Pattern translations

1. Defaults list to !include + merge

Hydra:

defaults:
  - db: postgres
  - server: apache
  - _self_

db:
  timeout: 30

Dracon:

<<{>+}: !include file:$DIR/db/postgres.yaml
<<{>+}: !include file:$DIR/server/apache.yaml

db:
  timeout: 30

The merge key <<{>+} means "merge recursively, my values (the current file) win conflicts." Files are layered explicitly. The _self_ concept doesn't exist because ordering is explicit: your local keys are always defined in place, and merges happen where you write them.

Alternatively, use the CLI layering:

myapp +db/postgres.yaml +server/apache.yaml +config.yaml

2. Config group selection to dynamic include

Hydra:

defaults:
  - db: ${db_type}

Dracon:

<<{>+}: !include file:$DIR/db/${db_type}.yaml

The ${db_type} is resolved during composition.

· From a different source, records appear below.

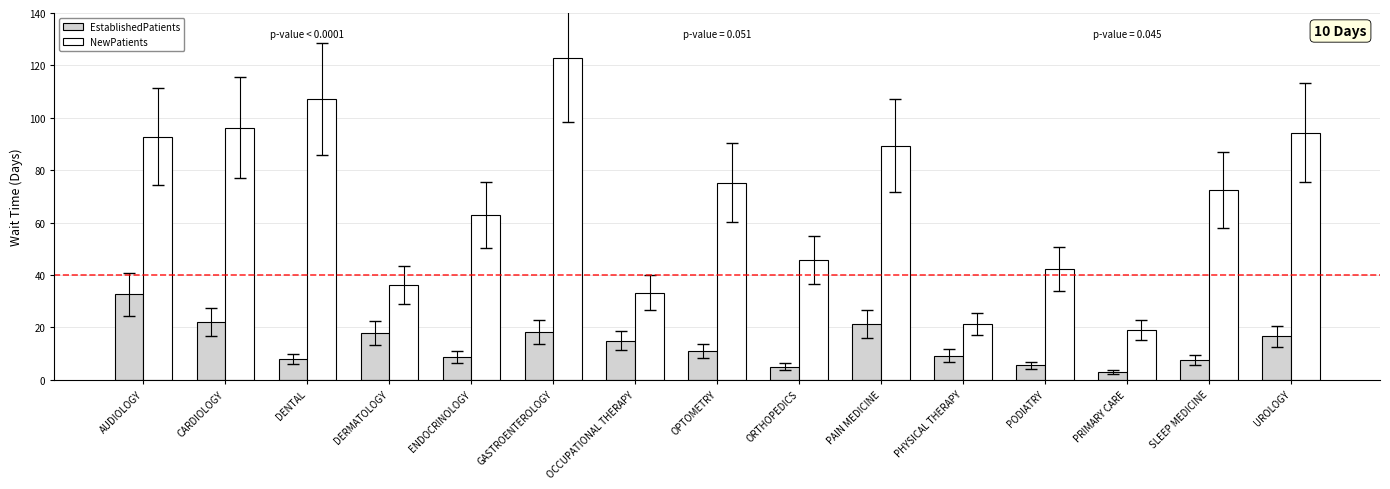

Is it true that NewPatients equals 14.5 at PODIATRY?

False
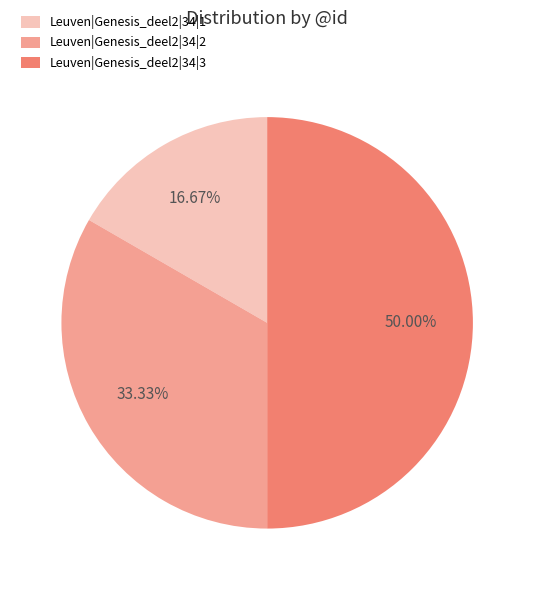

To the nearest percent, what is the combined percentage of Leuven|Genesis_deel2|34|1 and Leuven|Genesis_deel2|34|3?

67%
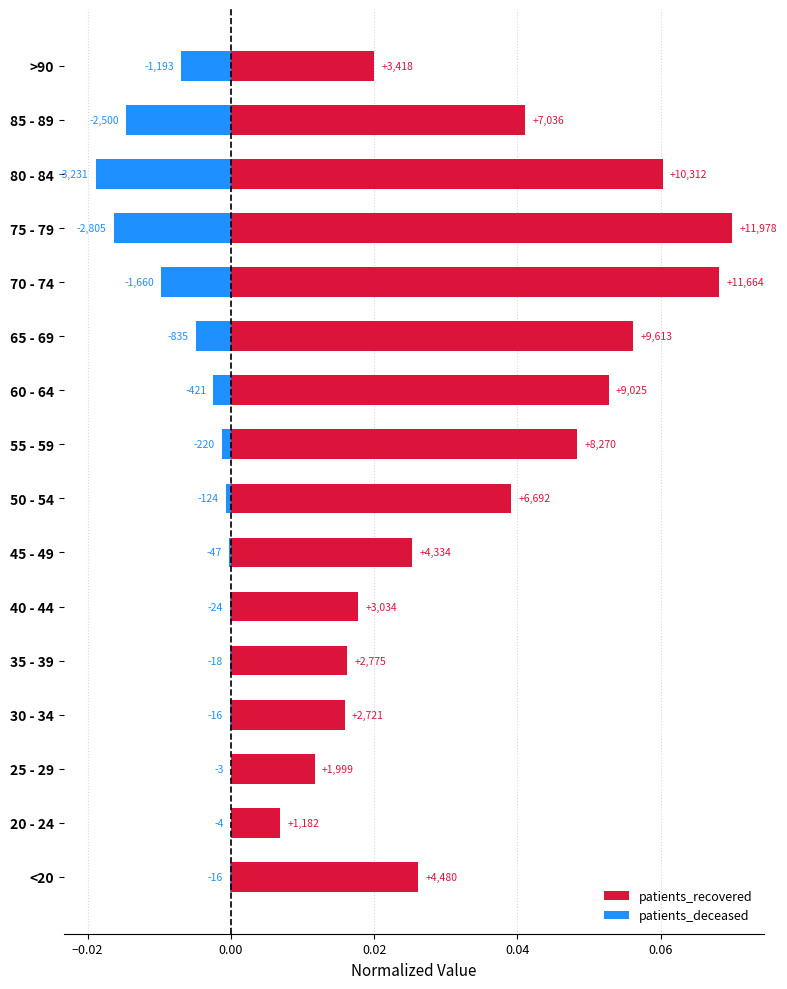

What are all the series names shown in the legend?

patients_recovered, patients_deceased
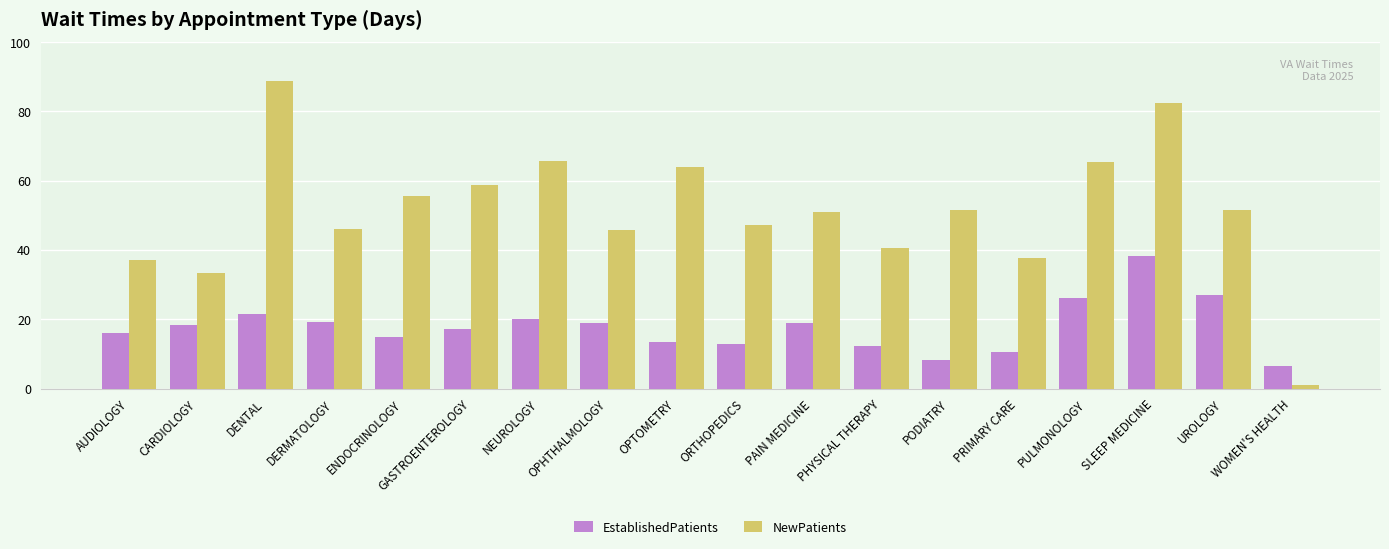

Is it true that NewPatients equals 1.0 at WOMEN'S HEALTH?

True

Pass it as a context variable:

myapp +config.yaml ++db_type=postgres

Or define it in the config itself:

!define db_type: postgres

<<{>+}: !include file:$DIR/db/${db_type}.yaml

3. Object instantiation to type tags

Hydra:

optimizer:
  _target_: torch.optim.Adam
  lr: 0.001
  weight_decay: 1e-5

Dracon:

optimizer: !torch.optim.Adam
  lr: 0.001
  weight_decay: 1e-5

The tag !torch.optim.Adam tells Dracon to import torch.optim.Adam and construct it with the mapping as kwargs. No _target_ indirection.

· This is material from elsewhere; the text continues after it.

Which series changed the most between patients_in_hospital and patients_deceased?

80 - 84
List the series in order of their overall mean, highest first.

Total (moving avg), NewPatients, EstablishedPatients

For Pydantic models, the tag works the same way:

model: !mypackage.MyModel
  name: "experiment-1"
  layers: 12

4. Sweep to !each

Hydra multirun:

python train.py -m optimizer.lr=0.001,0.01,0.1

Dracon !each:

!define learning_rates: [0.001, 0.01, 0.1]

configs:
  !each(lr) ${learning_rates}:
    - optimizer: !torch.optim.Adam
        lr: ${lr}

!each generates one config per item during composition. You can inspect the result with dracon show.

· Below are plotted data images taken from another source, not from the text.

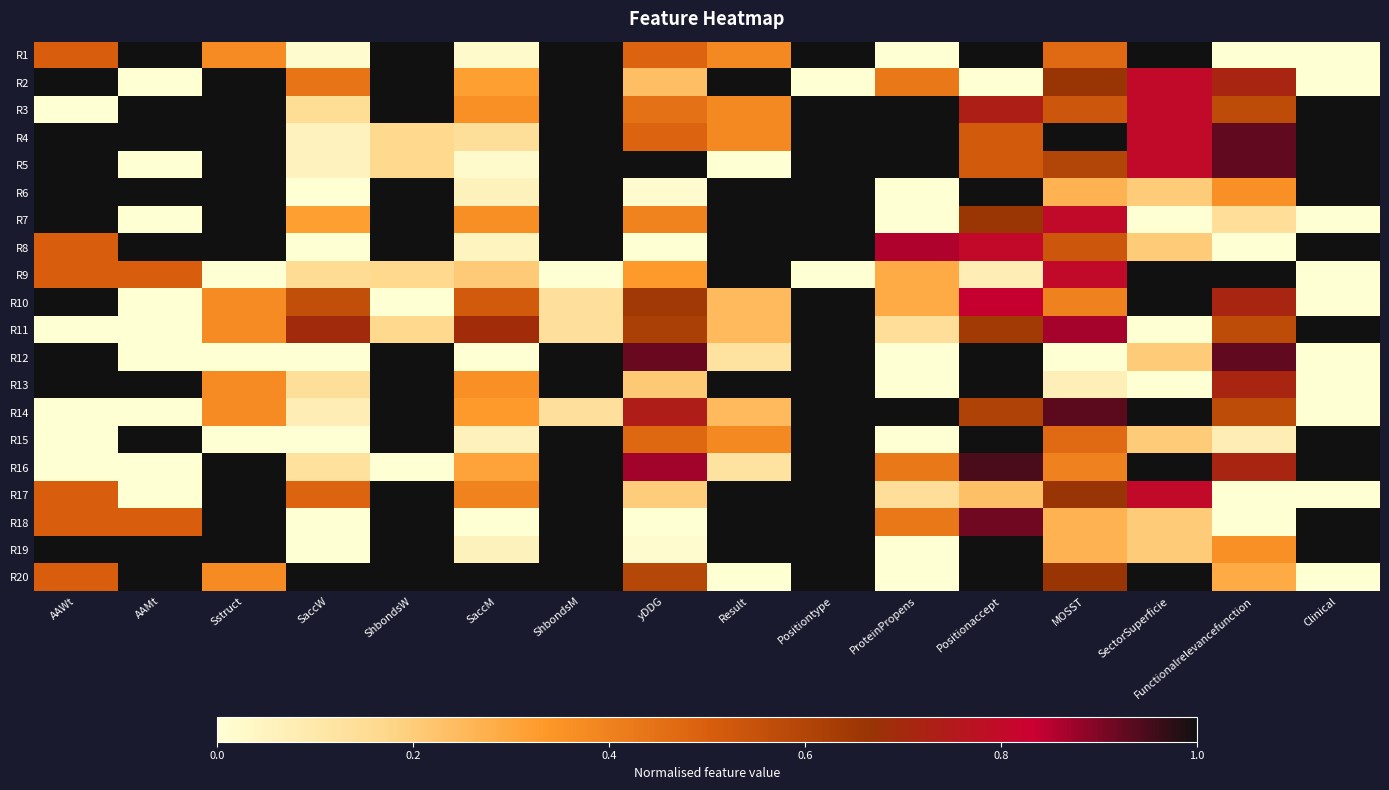

Reading left to right, what are all the values shown in this chart?

R1: AAWt=0.5	AAMt=1.0	Sstruct=0.4	SaccW=0.0	ShbondsW=1.0	SaccM=0.0	ShbondsM=1.0	yDDG=0.5	Result=0.4	Positiontype=1.0	ProteinPropens=0.0	Positionaccept=1.0	MOSST=0.5	SectorSuperficie=1.0	Functionalrelevancefunction=0.0	Clinical=0.0
R2: AAWt=1.0	AAMt=0.0	Sstruct=1.0	SaccW=0.4	ShbondsW=1.0	SaccM=0.3	ShbondsM=1.0	yDDG=0.2	Result=1.0	Positiontype=0.0	ProteinPropens=0.4	Positionaccept=0.0	MOSST=0.7	SectorSuperficie=0.8	Functionalrelevancefunction=0.7	Clinical=0.0
R3: AAWt=0.0	AAMt=1.0	Sstruct=1.0	SaccW=0.2	ShbondsW=1.0	SaccM=0.4	ShbondsM=1.0	yDDG=0.4	Result=0.4	Positiontype=1.0	ProteinPropens=1.0	Positionaccept=0.7	MOSST=0.5	SectorSuperficie=0.8	Functionalrelevancefunction=0.6	Clinical=1.0
R4: AAWt=1.0	AAMt=1.0	Sstruct=1.0	SaccW=0.1	ShbondsW=0.2	SaccM=0.1	ShbondsM=1.0	yDDG=0.5	Result=0.4	Positiontype=1.0	ProteinPropens=1.0	Positionaccept=0.5	MOSST=1.0	SectorSuperficie=0.8	Functionalrelevancefunction=0.9	Clinical=1.0
R5: AAWt=1.0	AAMt=0.0	Sstruct=1.0	SaccW=0.1	ShbondsW=0.2	SaccM=0.0	ShbondsM=1.0	yDDG=1.0	Result=0.0	Positiontype=1.0	ProteinPropens=1.0	Positionaccept=0.5	MOSST=0.6	SectorSuperficie=0.8	Functionalrelevancefunction=0.9	Clinical=1.0
R6: AAWt=1.0	AAMt=1.0	Sstruct=1.0	SaccW=0.0	ShbondsW=1.0	SaccM=0.1	ShbondsM=1.0	yDDG=0.0	Result=1.0	Positiontype=1.0	ProteinPropens=0.0	Positionaccept=1.0	MOSST=0.3	SectorSuperficie=0.2	Functionalrelevancefunction=0.4	Clinical=1.0
R7: AAWt=1.0	AAMt=0.0	Sstruct=1.0	SaccW=0.3	ShbondsW=1.0	SaccM=0.4	ShbondsM=1.0	yDDG=0.4	Result=1.0	Positiontype=1.0	ProteinPropens=0.0	Positionaccept=0.7	MOSST=0.8	SectorSuperficie=0.0	Functionalrelevancefunction=0.1	Clinical=0.0
R8: AAWt=0.5	AAMt=1.0	Sstruct=1.0	SaccW=0.0	ShbondsW=1.0	SaccM=0.0	ShbondsM=1.0	yDDG=0.0	Result=1.0	Positiontype=1.0	ProteinPropens=0.9	Positionaccept=0.8	MOSST=0.5	SectorSuperficie=0.2	Functionalrelevancefunction=0.0	Clinical=1.0
R9: AAWt=0.5	AAMt=0.5	Sstruct=0.0	SaccW=0.2	ShbondsW=0.2	SaccM=0.2	ShbondsM=0.0	yDDG=0.3	Result=1.0	Positiontype=0.0	ProteinPropens=0.3	Positionaccept=0.1	MOSST=0.8	SectorSuperficie=1.0	Functionalrelevancefunction=1.0	Clinical=0.0
R10: AAWt=1.0	AAMt=0.0	Sstruct=0.4	SaccW=0.6	ShbondsW=0.0	SaccM=0.5	ShbondsM=0.1	yDDG=0.6	Result=0.2	Positiontype=1.0	ProteinPropens=0.3	Positionaccept=0.8	MOSST=0.4	SectorSuperficie=1.0	Functionalrelevancefunction=0.7	Clinical=0.0
R11: AAWt=0.0	AAMt=0.0	Sstruct=0.4	SaccW=0.7	ShbondsW=0.2	SaccM=0.7	ShbondsM=0.1	yDDG=0.6	Result=0.2	Positiontype=1.0	ProteinPropens=0.1	Positionaccept=0.6	MOSST=0.9	SectorSuperficie=0.0	Functionalrelevancefunction=0.6	Clinical=1.0
R12: AAWt=1.0	AAMt=0.0	Sstruct=0.0	SaccW=0.0	ShbondsW=1.0	SaccM=0.0	ShbondsM=1.0	yDDG=0.9	Result=0.1	Positiontype=1.0	ProteinPropens=0.0	Positionaccept=1.0	MOSST=0.0	SectorSuperficie=0.2	Functionalrelevancefunction=0.9	Clinical=0.0
R13: AAWt=1.0	AAMt=1.0	Sstruct=0.4	SaccW=0.1	ShbondsW=1.0	SaccM=0.4	ShbondsM=1.0	yDDG=0.2	Result=1.0	Positiontype=1.0	ProteinPropens=0.0	Positionaccept=1.0	MOSST=0.1	SectorSuperficie=0.0	Functionalrelevancefunction=0.7	Clinical=0.0
R14: AAWt=0.0	AAMt=0.0	Sstruct=0.4	SaccW=0.1	ShbondsW=1.0	SaccM=0.3	ShbondsM=0.1	yDDG=0.7	Result=0.2	Positiontype=1.0	ProteinPropens=1.0	Positionaccept=0.6	MOSST=0.9	SectorSuperficie=1.0	Functionalrelevancefunction=0.6	Clinical=0.0
R15: AAWt=0.0	AAMt=1.0	Sstruct=0.0	SaccW=0.0	ShbondsW=1.0	SaccM=0.1	ShbondsM=1.0	yDDG=0.5	Result=0.4	Positiontype=1.0	ProteinPropens=0.0	Positionaccept=1.0	MOSST=0.5	SectorSuperficie=0.2	Functionalrelevancefunction=0.1	Clinical=1.0
R16: AAWt=0.0	AAMt=0.0	Sstruct=1.0	SaccW=0.1	ShbondsW=0.0	SaccM=0.3	ShbondsM=1.0	yDDG=0.9	Result=0.1	Positiontype=1.0	ProteinPropens=0.4	Positionaccept=0.9	MOSST=0.4	SectorSuperficie=1.0	Functionalrelevancefunction=0.7	Clinical=1.0
R17: AAWt=0.5	AAMt=0.0	Sstruct=1.0	SaccW=0.5	ShbondsW=1.0	SaccM=0.4	ShbondsM=1.0	yDDG=0.2	Result=1.0	Positiontype=1.0	ProteinPropens=0.1	Positionaccept=0.2	MOSST=0.7	SectorSuperficie=0.8	Functionalrelevancefunction=0.0	Clinical=0.0
R18: AAWt=0.5	AAMt=0.5	Sstruct=1.0	SaccW=0.0	ShbondsW=1.0	SaccM=0.0	ShbondsM=1.0	yDDG=0.0	Result=1.0	Positiontype=1.0	ProteinPropens=0.4	Positionaccept=0.9	MOSST=0.3	SectorSuperficie=0.2	Functionalrelevancefunction=0.0	Clinical=1.0
R19: AAWt=1.0	AAMt=1.0	Sstruct=1.0	SaccW=0.0	ShbondsW=1.0	SaccM=0.1	ShbondsM=1.0	yDDG=0.0	Result=1.0	Positiontype=1.0	ProteinPropens=0.0	Positionaccept=1.0	MOSST=0.3	SectorSuperficie=0.2	Functionalrelevancefunction=0.4	Clinical=1.0
R20: AAWt=0.5	AAMt=1.0	Sstruct=0.4	SaccW=1.0	ShbondsW=1.0	SaccM=1.0	ShbondsM=1.0	yDDG=0.6	Result=0.0	Positiontype=1.0	ProteinPropens=0.0	Positionaccept=1.0	MOSST=0.7	SectorSuperficie=1.0	Functionalrelevancefunction=0.3	Clinical=0.0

For grid sweeps, nest !each:

!define lrs: [0.001, 0.01]
!define wds: [0.0, 1e-5]

configs:
  !each(lr) ${lrs}:
    !each(wd) ${wds}:
      - optimizer: !torch.optim.Adam
          lr: ${lr}
          weight_decay: ${wd}

What Dracon has that Hydra doesn't

  • !if / !each: conditional and iterative config generation at composition time
  • !fn: define YAML functions (parameterized templates) that can be called from ${...} expressions
  • !pipe: chain functions together
  • Expression engine: full Python expressions in ${...}, not just variable references
  • Merge grammar: fine-grained control over how dicts and lists merge ({<+}, {>+}, [<~], [>+], etc.)
  • Permissive evaluation: resolve what you can, leave the rest as strings
  • CompositionStack: programmatic multi-layer composition with per-layer merge strategies
  • Provenance tracing: --trace db.port shows the full history of how a value got its final state
  • !assert: runtime assertions in your config files
  • !require: declare mandatory context variables with helpful error messages

What Hydra has that Dracon doesn't

  • Automatic output directories: Hydra creates timestamped output dirs. In Dracon, set output_dir: "${now()}/" or handle it in your application code.
  • ~key deletion: Hydra lets you delete keys with the tilde prefix. Dracon uses !unset or merge strategies instead.
  • Bayesian sweepers / Ax integration: Hydra has plugins for Bayesian optimization. For Dracon, use Broodmon for experiment management and sweeps.
  • Tab completion for config groups: Hydra auto-completes config group names. Dracon's CLI completions are model-aware but don't know about arbitrary config files.

Further reading

The mental models are different enough that a 1:1 translation isn't always the right approach. Dracon leans into explicit composition over convention, and type tags over magic keys. If something feels awkward to translate, there's probably a more natural way to express it in Dracon. Check the config layering guide and YAML functions guide for patterns that don't have direct Hydra equivalents.